The business model is by design.

“We quickly realized when we got together that there have been a lot of things done the same way for a long time,” Decker says. “Really, things in the industry have been done the same for 25 years or so. We love taking a different approach to growing a company, innovating, moving the needle a little and giving clients more opportunities.”

This approach has, among other things, resulted in DEVCO taking on jobs that are more difficult than usual, jobs that other contractors tend to shy away from. 

One reason the company is able to do this is because of the professional background of its ownership. Thomason, the company’s CEO, brought into DEVCO an A contractor’s state license, which permits contracting of underground work. Decker has a B license for contracting aboveground construction work. 

“Consequently, we can build just about anything,” Decker says. “The combination of licenses sets us apart from competing contractors and is a marketing strength. It’s definitely an advantage to have both licenses.”

What this means for DEVCO is that HDD and hydrovac work — though absolutely instrumental to the company’s early success — may at some point become just two of a suite of services offered to DEVCO clients. A hint of what might be coming can be seen on the company’s website. Under the landing page banner are listed the following categories of services: trenchless technology, site development, roadway construction, residential construction and environmental.

While the company is presently not equipped to build roads, nor construct houses, the intent is to gear up for these and other tasks as quickly as a client requests it. 

“What this means is that we’ll be able to do a little bit of everything,” Decker says. “We can offer a turnkey project service for clients, not only for drilling, but for things like building or repairing roadways. We’ll be able to do it all without the clients having to find a contractor for each piece of the project with three pricing markups.”

The company’s current fleet of equipment is three Ditch Witch HDD rigs (a JT10, JT20, and a 130 hp JT25 with 27,000 pounds of thrust and pullback force), two trailered Ditch Witch hydrovac units (each with 12-cubic-yard capacity), and a dump truck. Rossi says he has worked with multiple brands of equipment through the years but prefers Ditch Witch because the machines are durable and well-supported by dealer and manufacturer.

On the vacuum excavation side, DEVCO uses Paradigm units from TRUVAC by Vactor Mfg, Inc. The Paradigm comes equipped with a 6-inch vacuum system, extendable to 14-feet, 6-inch reach and a 210-degree rotation, and a positive displacement blower rated at 15 inches Hg and 2,200 cfm. The debris bodies on the trucks are 675-gallon capacity. The water pump is 8 gpm at 2,500 psi.
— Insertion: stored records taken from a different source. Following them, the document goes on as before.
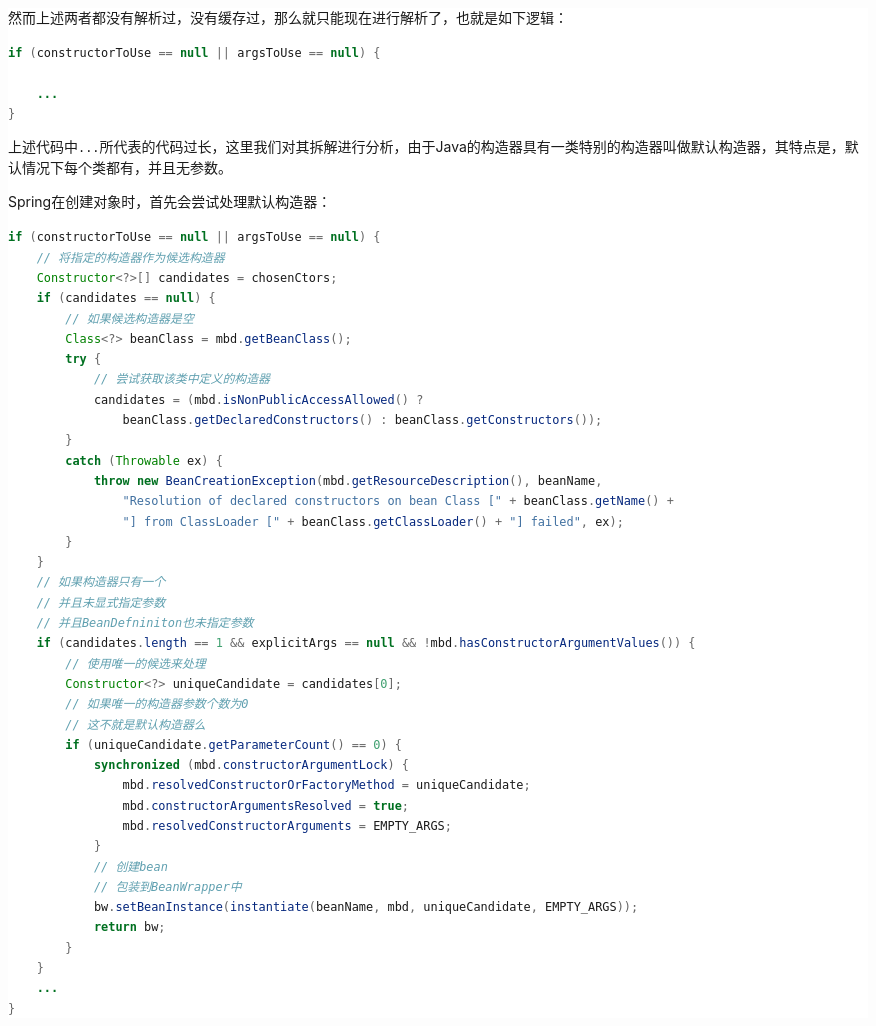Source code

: 然而上述两者都没有解析过，没有缓存过，那么就只能现在进行解析了，也就是如下逻辑：

```java
if (constructorToUse == null || argsToUse == null) {

    ...
}
```

上述代码中`...`所代表的代码过长，这里我们对其拆解进行分析，由于Java的构造器具有一类特别的构造器叫做默认构造器，其特点是，默认情况下每个类都有，并且无参数。

Spring在创建对象时，首先会尝试处理默认构造器：

```java
if (constructorToUse == null || argsToUse == null) {
    // 将指定的构造器作为候选构造器
    Constructor<?>[] candidates = chosenCtors;
    if (candidates == null) {
        // 如果候选构造器是空
        Class<?> beanClass = mbd.getBeanClass();
        try {
            // 尝试获取该类中定义的构造器
            candidates = (mbd.isNonPublicAccessAllowed() ?
                beanClass.getDeclaredConstructors() : beanClass.getConstructors());
        }
        catch (Throwable ex) {
            throw new BeanCreationException(mbd.getResourceDescription(), beanName,
                "Resolution of declared constructors on bean Class [" + beanClass.getName() +
                "] from ClassLoader [" + beanClass.getClassLoader() + "] failed", ex);
        }
    }
    // 如果构造器只有一个
    // 并且未显式指定参数
    // 并且BeanDefniniton也未指定参数
    if (candidates.length == 1 && explicitArgs == null && !mbd.hasConstructorArgumentValues()) {
        // 使用唯一的候选来处理
        Constructor<?> uniqueCandidate = candidates[0];
        // 如果唯一的构造器参数个数为0
        // 这不就是默认构造器么
        if (uniqueCandidate.getParameterCount() == 0) {
            synchronized (mbd.constructorArgumentLock) {
                mbd.resolvedConstructorOrFactoryMethod = uniqueCandidate;
                mbd.constructorArgumentsResolved = true;
                mbd.resolvedConstructorArguments = EMPTY_ARGS;
            }
            // 创建bean
            // 包装到BeanWrapper中
            bw.setBeanInstance(instantiate(beanName, mbd, uniqueCandidate, EMPTY_ARGS));
            return bw;
        }
    }
    ...
}
```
One of the advantages to the Paradigm units is that they come in either a Class 6 non-CDL version or a Class 7 chassis.

So far, the company has not had any difficulty finding operators for the machinery. Under Rossi’s tutelage, vendor programs train them “the DEVCO way.” The company also uses the U.S. Department of Defense’s SkillBridge program to transition military veterans into DEVCO jobs. One of the partners, Thomason, is an Iraq War veteran.

“We have found it very rewarding to train veterans to become members of our team,” says Rossi.

A Fluid Future

DEVCO Development & Engineering is an infant company becoming a grown-up one as quickly as opportunities present themselves. Looking back on the progress of the company so far, Decker says the partners wouldn’t do anything different if a do-over were possible — not even the “oops!” moments.

“The challenges we faced were learning experiences,” he says of such moments.

And where are such learning experiences leading the company? Instead of talking in terms of a five- or 10-year plan, Decker speaks of growing and maintaining a level of professionalism with clients until, in a few years, the partners might weigh buyout offers.

Then again, Thomason and his wife have three sons, and Rossi has two sons, notes Decker. “It may be that one or more of the boys will choose to get into DEVCO and continue to grow the company.”